Friday, May 12, 2006

The Latest Non-Story from the Non Story Agency

The NSA -- National Security Agency -- used to be referred to by Beltway wags as the "No Such Agency," because its very existence was secret. No longer. So I am now going to start a new trend of referring to the NSA as the "Non Story Agency," because it appears that the media is fixated on breathlessly reporting as news things about the NSA that aren't remotely newsworthy, other than the fact that someone has committed treason in revealing them.

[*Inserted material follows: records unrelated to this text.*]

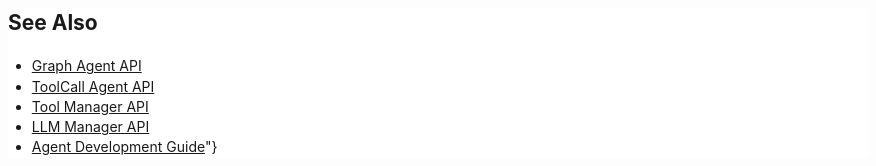 ## See Also

- [Graph Agent API](./graph-agent.md)
- [ToolCall Agent API](./toolcall-agent.md)
- [Tool Manager API](../tools/base-tool.md)
- [LLM Manager API](../llm/providers.md)
- [Agent Development Guide](../../how-to-guides/build-first-agent.md)"}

The latest non-story that has blown up into a media hissy fit is the report that the NSA receives records of telephone calls made in the U.S. from three major phone companies, then "data mines" those enormous sets of information for patterns of calling that could link to al Qaida. Here is the money quote from the Washington Post story about the program:

Although there is no evidence that the harvesting programs have been involved in illegal activity or have been abused to reach into the lives of innocent Americans, their sheer scope, the number of "transactions" being tracked, raises questions as to whether an all-seeing domestic surveillance system isn't slowly being established, one that in just a few years time will be able to reveal the interactions of any targeted individual in near real time.

The italics are mine, and the italics are all that really matters, because the italicized qualification that says that there is "no evidence" of any illegality or abuse related to the program means, well, that there's no evidence. Where I practice law, "no evidence" means no evidence, nada, zippo, case is over, go home. What it should mean to a newspaper editor is "where's the story, here, you lame-o, how about going out and finding some real news!"

What it apparently means nowadays, however, is that "although there is nothing to report that news organizations in the past would have judged to be 'news,' we are going to report on paranoid suspicions of things that might happen sometime in the future, because we don't like the President and want the Democrats to win Congress in 2006 so they can impeach him and get back at the GOP for Monica Lewinsky."

This NSA program is entirely legal -- see the 1979 Supreme Court case of Smith v. Maryland, where the Court held that information about telephone numbers called is essentially billing information, which the customer has no reasonable expectation of privacy regarding, and which, in fact, belongs to the phone companies, not to the customer. However, it is (was) classified, so the real story, if the WaPo wanted to go this route, would be to ask who committed a very serious crime that threatens our national security by revealing the existence of a classified NSA program. Fat chance.